(Exercise prompt): Extract each line from the entries below that contains the word "What". Matches must have the same capitalization.

Available records START

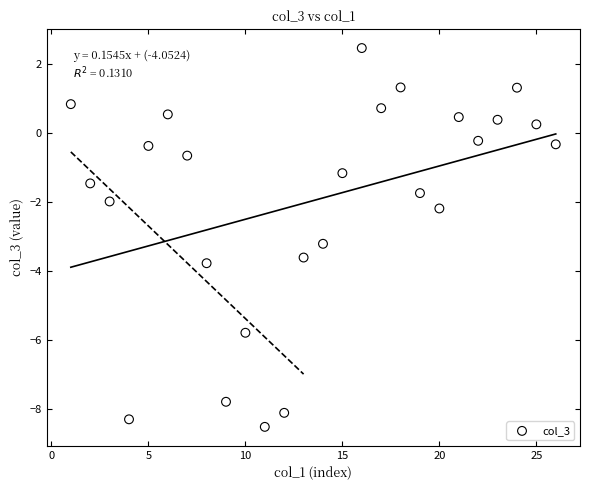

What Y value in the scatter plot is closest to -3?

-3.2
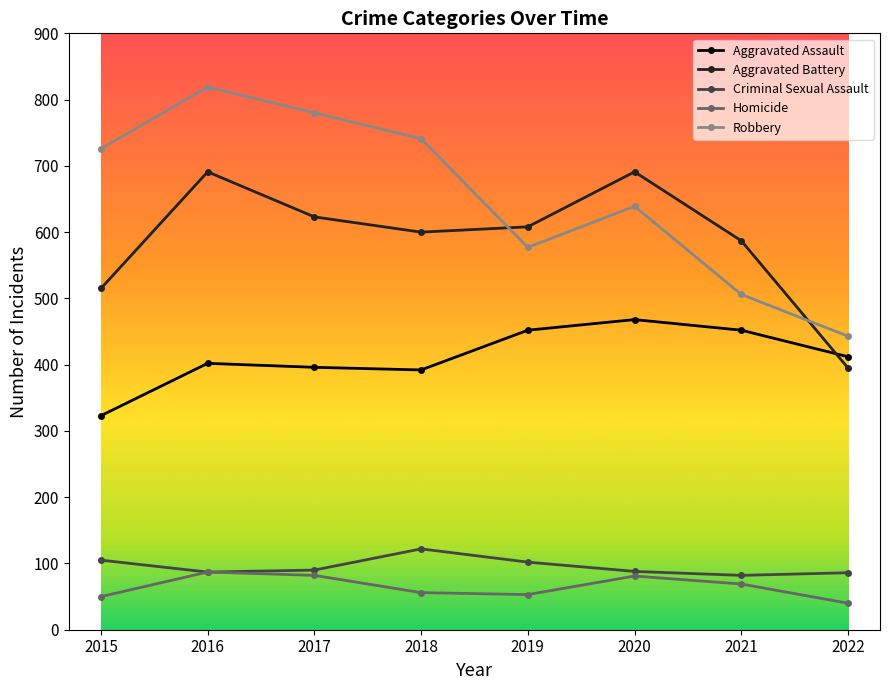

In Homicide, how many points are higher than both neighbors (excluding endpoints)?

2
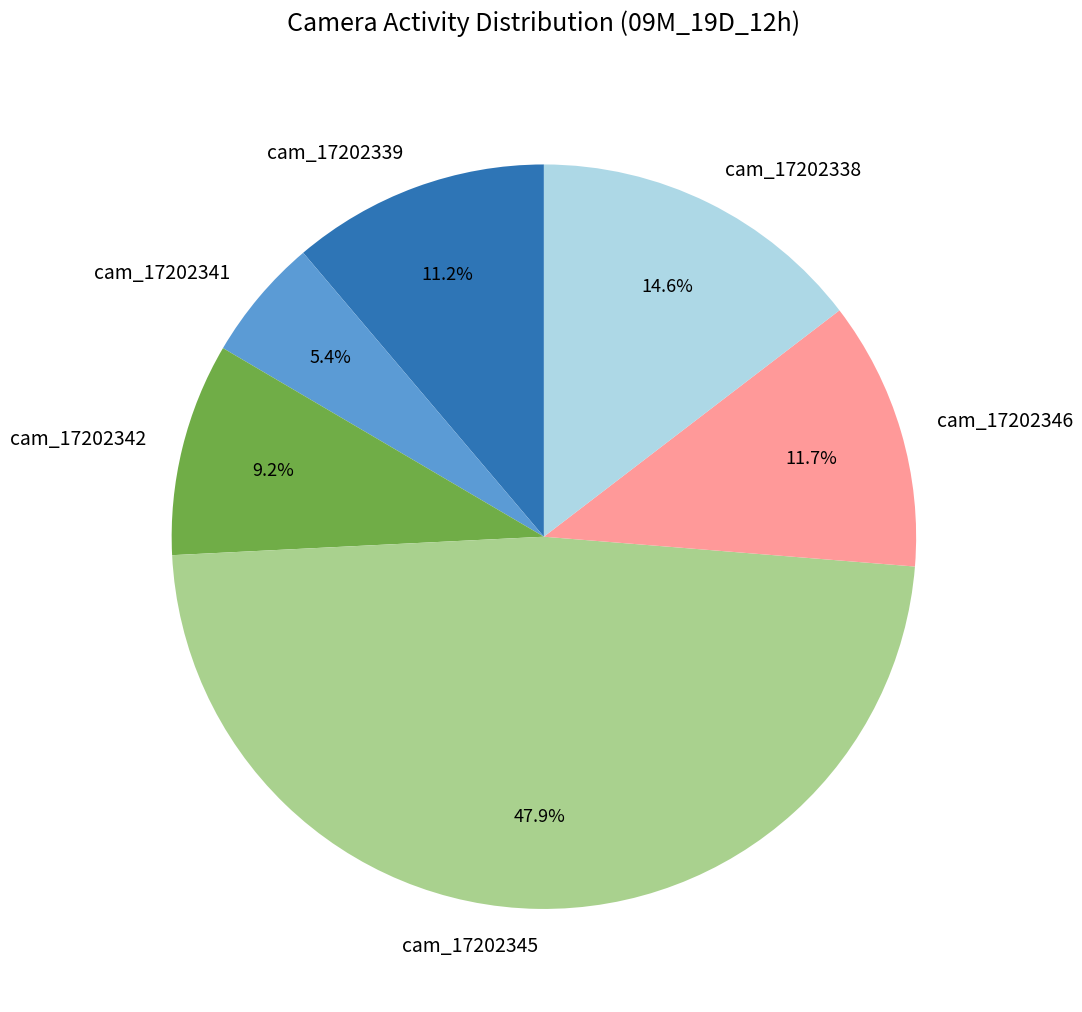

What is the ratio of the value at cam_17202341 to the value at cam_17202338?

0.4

Available records END

(Solution to this problem):
What Y value in the scatter plot is closest to -3?
What is the ratio of the value at cam_17202341 to the value at cam_17202338?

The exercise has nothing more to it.